Where a line contains the word "lymphoma", copy that line from the records below.

Dataset entries:
.....

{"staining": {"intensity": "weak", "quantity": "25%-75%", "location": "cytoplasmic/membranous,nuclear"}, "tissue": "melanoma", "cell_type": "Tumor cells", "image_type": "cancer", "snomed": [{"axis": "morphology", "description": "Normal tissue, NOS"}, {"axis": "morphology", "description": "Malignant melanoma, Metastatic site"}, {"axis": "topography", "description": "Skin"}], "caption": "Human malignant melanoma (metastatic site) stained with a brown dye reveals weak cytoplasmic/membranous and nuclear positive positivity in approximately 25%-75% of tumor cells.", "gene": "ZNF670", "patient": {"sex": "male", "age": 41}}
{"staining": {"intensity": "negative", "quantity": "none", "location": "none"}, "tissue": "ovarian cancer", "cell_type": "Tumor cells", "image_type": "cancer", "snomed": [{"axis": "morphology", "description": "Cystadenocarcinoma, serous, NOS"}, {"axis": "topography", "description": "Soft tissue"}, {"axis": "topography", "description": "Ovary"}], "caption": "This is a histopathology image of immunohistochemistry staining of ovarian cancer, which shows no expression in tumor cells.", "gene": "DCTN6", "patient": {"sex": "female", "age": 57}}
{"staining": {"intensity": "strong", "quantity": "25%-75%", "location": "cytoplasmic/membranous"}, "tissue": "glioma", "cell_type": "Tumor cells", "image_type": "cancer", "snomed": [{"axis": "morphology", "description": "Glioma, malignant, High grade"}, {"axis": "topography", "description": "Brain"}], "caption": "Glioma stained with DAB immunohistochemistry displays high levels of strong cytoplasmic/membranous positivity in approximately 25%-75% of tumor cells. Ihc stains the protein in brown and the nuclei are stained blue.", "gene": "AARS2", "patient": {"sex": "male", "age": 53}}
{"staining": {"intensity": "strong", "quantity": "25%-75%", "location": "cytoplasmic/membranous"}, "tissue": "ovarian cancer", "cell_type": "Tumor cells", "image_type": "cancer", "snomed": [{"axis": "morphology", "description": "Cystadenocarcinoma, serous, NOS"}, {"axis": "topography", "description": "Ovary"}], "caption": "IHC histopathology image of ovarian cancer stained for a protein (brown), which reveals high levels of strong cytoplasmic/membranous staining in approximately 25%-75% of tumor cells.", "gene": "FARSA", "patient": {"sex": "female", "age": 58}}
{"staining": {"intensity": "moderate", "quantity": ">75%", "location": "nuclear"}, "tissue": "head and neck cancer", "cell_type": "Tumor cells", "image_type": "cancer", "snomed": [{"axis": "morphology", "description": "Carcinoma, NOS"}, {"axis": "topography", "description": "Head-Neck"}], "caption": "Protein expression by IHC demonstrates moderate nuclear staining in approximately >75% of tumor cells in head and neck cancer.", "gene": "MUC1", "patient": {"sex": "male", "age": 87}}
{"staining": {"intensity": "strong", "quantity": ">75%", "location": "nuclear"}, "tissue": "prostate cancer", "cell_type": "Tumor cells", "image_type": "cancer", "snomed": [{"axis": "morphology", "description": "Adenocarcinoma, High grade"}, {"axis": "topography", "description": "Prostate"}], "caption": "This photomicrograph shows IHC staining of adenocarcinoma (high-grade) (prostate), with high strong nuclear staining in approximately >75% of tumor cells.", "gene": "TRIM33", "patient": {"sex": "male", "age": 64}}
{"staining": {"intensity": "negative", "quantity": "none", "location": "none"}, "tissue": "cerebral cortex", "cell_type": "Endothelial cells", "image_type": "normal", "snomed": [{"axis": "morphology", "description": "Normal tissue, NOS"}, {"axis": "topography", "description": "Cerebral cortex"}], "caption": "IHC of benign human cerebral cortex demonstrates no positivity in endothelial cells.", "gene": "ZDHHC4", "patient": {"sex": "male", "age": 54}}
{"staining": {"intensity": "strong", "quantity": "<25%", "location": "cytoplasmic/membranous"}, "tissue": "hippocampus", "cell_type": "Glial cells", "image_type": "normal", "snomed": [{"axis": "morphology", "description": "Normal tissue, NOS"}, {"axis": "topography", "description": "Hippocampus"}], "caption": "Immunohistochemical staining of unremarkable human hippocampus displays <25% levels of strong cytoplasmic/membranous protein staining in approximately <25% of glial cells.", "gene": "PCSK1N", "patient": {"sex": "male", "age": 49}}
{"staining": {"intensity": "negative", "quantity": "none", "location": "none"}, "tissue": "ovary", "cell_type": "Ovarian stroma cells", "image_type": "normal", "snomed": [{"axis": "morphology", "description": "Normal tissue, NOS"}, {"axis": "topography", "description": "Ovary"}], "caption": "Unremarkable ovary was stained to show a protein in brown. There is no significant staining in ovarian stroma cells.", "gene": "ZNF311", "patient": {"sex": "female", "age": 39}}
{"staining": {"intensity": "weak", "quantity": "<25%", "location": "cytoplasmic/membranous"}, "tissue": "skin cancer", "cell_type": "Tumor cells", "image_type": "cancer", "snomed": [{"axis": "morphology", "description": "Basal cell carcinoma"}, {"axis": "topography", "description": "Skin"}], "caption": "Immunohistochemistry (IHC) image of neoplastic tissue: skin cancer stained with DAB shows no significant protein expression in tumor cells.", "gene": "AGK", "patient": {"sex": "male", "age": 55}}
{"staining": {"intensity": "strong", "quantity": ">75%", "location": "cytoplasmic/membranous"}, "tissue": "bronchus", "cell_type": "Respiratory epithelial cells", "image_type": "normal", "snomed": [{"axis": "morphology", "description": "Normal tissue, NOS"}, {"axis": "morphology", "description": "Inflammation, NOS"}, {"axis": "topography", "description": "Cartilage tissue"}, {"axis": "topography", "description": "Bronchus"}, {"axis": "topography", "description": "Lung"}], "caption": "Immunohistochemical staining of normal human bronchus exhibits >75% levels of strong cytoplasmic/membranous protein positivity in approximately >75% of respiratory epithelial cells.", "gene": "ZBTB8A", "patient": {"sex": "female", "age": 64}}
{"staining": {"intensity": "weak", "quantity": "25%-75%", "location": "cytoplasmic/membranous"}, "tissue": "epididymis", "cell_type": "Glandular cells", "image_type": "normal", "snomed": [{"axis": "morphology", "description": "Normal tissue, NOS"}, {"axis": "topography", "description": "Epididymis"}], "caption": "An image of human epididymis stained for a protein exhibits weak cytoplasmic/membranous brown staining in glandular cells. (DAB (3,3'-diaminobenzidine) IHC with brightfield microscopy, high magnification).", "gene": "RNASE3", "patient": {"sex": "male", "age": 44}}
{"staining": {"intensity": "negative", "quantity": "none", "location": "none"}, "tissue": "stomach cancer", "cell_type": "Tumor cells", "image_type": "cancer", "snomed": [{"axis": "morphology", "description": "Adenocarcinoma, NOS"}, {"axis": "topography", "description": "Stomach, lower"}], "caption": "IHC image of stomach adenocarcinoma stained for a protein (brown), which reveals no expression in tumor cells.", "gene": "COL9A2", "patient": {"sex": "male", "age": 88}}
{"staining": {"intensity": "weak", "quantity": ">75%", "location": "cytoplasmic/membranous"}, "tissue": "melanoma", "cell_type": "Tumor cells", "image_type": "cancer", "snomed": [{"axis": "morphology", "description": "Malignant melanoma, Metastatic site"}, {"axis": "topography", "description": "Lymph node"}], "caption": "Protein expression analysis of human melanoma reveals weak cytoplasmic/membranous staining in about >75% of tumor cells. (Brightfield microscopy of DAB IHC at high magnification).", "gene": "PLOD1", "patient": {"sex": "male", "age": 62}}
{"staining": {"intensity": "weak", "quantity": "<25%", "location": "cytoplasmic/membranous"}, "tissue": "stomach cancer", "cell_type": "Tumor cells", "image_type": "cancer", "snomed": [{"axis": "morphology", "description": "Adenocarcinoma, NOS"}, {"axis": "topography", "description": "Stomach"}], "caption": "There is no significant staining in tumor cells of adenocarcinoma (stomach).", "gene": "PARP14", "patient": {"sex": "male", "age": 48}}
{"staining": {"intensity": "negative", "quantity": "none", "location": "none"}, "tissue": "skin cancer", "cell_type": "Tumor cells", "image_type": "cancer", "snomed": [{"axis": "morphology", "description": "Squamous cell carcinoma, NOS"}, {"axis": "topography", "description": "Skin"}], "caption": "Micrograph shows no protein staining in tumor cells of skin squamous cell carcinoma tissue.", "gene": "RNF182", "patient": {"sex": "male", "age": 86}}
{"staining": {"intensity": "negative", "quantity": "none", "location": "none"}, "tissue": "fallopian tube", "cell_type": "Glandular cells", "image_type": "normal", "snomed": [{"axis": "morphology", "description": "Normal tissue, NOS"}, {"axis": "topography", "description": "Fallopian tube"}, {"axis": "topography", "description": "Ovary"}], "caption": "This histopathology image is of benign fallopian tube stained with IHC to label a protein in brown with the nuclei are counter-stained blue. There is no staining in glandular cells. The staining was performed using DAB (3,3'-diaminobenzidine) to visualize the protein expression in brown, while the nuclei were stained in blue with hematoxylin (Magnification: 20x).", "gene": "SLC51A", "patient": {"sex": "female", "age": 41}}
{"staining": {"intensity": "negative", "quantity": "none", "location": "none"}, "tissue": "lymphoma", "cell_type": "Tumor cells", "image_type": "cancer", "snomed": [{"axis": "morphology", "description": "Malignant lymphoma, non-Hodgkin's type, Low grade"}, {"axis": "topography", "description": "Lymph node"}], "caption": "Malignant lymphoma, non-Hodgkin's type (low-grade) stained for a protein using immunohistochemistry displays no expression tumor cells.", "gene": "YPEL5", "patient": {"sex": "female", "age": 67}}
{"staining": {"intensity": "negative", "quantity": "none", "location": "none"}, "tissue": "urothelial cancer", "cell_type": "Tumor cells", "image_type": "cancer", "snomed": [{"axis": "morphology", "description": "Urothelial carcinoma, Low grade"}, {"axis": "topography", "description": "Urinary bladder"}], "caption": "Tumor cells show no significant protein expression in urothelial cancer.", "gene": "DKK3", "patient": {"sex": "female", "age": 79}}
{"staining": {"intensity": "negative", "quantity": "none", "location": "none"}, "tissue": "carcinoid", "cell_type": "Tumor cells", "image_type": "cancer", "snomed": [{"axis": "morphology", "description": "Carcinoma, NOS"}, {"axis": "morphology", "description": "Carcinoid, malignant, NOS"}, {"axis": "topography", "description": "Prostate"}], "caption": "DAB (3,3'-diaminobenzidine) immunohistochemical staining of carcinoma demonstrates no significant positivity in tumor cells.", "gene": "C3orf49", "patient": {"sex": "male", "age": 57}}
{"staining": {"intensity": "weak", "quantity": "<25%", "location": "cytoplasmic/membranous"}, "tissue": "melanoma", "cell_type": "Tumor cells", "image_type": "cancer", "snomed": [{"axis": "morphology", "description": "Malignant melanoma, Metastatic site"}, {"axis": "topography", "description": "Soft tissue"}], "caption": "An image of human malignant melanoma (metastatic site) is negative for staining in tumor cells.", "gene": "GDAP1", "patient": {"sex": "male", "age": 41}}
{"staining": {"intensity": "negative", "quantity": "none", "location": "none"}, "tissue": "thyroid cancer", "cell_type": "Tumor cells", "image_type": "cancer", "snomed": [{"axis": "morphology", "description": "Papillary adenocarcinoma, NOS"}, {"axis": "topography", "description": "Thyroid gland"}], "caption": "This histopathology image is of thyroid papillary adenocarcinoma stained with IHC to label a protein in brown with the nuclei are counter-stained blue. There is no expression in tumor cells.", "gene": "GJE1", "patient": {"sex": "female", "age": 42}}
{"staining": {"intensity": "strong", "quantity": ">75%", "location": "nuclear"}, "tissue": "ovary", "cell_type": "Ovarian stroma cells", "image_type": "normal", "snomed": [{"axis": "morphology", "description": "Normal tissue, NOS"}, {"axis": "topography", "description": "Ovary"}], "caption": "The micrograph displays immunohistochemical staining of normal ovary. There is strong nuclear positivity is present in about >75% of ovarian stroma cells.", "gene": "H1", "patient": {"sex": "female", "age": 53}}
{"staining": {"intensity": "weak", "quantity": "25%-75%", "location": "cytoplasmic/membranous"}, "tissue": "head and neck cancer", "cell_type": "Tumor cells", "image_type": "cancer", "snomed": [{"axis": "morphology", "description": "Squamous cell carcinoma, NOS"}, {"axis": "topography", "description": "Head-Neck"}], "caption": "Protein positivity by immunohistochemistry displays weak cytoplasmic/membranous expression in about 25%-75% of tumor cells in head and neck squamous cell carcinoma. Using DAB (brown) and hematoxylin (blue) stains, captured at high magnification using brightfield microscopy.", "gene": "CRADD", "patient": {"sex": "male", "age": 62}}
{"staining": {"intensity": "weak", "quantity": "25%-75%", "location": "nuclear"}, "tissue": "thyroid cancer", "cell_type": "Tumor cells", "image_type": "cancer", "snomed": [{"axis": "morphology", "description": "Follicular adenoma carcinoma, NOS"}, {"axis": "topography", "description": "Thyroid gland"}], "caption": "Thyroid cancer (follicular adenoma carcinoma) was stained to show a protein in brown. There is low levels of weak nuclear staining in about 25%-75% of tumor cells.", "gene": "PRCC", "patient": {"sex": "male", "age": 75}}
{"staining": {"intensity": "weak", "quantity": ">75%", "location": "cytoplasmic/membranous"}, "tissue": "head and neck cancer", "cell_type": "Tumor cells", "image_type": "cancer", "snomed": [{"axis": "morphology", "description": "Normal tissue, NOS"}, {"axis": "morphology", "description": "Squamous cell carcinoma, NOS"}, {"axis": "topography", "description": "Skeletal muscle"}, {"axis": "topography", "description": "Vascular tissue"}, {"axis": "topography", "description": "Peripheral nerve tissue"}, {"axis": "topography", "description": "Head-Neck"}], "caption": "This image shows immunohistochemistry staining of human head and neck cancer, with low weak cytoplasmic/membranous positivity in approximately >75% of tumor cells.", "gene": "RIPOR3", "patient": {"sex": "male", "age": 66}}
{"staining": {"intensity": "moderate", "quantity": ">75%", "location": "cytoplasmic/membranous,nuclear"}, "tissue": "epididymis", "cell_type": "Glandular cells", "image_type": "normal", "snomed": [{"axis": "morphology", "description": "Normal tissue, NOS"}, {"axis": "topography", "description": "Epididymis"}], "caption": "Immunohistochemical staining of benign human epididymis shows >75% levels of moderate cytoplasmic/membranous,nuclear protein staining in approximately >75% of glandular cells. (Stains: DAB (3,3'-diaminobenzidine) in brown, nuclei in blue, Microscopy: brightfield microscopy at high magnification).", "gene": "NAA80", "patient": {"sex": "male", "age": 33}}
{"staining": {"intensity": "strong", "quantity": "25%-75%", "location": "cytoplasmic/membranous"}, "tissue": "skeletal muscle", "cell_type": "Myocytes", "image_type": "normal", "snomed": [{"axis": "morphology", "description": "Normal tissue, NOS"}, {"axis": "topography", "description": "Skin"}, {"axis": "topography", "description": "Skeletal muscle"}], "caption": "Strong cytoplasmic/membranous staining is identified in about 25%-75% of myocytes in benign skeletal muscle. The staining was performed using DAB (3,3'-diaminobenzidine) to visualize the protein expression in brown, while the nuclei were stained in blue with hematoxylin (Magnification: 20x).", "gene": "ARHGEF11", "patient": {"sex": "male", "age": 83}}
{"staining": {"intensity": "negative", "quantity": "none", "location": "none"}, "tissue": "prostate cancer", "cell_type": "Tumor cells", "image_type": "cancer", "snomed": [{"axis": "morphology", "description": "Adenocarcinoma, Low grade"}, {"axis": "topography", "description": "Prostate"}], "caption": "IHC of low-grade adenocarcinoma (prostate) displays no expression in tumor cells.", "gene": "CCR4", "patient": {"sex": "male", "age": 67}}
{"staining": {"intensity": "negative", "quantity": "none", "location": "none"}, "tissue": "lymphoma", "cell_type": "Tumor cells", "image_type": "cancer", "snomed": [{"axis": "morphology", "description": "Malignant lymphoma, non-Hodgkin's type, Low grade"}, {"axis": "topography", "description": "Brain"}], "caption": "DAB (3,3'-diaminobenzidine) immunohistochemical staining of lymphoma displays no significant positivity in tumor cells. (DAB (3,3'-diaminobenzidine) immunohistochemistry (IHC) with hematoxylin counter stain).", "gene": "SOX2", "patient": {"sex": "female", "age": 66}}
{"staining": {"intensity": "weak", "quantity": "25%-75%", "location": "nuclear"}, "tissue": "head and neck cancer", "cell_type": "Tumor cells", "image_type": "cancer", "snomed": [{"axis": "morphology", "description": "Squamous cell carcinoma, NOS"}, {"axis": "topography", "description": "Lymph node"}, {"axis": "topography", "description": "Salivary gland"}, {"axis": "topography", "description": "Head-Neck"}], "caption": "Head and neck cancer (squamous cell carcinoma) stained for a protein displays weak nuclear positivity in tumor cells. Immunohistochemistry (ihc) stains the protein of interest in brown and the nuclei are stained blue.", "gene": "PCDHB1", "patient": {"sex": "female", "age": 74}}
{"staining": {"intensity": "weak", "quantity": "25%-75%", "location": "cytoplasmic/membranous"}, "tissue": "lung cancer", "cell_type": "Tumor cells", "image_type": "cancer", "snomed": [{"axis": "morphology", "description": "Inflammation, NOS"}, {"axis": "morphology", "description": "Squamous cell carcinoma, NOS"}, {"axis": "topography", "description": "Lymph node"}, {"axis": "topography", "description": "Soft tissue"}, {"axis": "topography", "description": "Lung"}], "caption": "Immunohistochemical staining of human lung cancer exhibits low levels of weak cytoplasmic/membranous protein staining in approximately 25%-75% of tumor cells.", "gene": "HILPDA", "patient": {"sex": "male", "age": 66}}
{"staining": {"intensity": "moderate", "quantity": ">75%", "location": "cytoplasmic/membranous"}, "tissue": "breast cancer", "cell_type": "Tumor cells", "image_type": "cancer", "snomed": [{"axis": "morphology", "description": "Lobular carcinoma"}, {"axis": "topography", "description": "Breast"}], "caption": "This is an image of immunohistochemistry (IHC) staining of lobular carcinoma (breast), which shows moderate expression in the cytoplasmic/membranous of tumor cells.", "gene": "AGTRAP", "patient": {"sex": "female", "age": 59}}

.....

Result of the task:
{"staining": {"intensity": "negative", "quantity": "none", "location": "none"}, "tissue": "lymphoma", "cell_type": "Tumor cells", "image_type": "cancer", "snomed": [{"axis": "morphology", "description": "Malignant lymphoma, non-Hodgkin's type, Low grade"}, {"axis": "topography", "description": "Lymph node"}], "caption": "Malignant lymphoma, non-Hodgkin's type (low-grade) stained for a protein using immunohistochemistry displays no expression tumor cells.", "gene": "YPEL5", "patient": {"sex": "female", "age": 67}}
{"staining": {"intensity": "negative", "quantity": "none", "location": "none"}, "tissue": "lymphoma", "cell_type": "Tumor cells", "image_type": "cancer", "snomed": [{"axis": "morphology", "description": "Malignant lymphoma, non-Hodgkin's type, Low grade"}, {"axis": "topography", "description": "Brain"}], "caption": "DAB (3,3'-diaminobenzidine) immunohistochemical staining of lymphoma displays no significant positivity in tumor cells. (DAB (3,3'-diaminobenzidine) immunohistochemistry (IHC) with hematoxylin counter stain).", "gene": "SOX2", "patient": {"sex": "female", "age": 66}}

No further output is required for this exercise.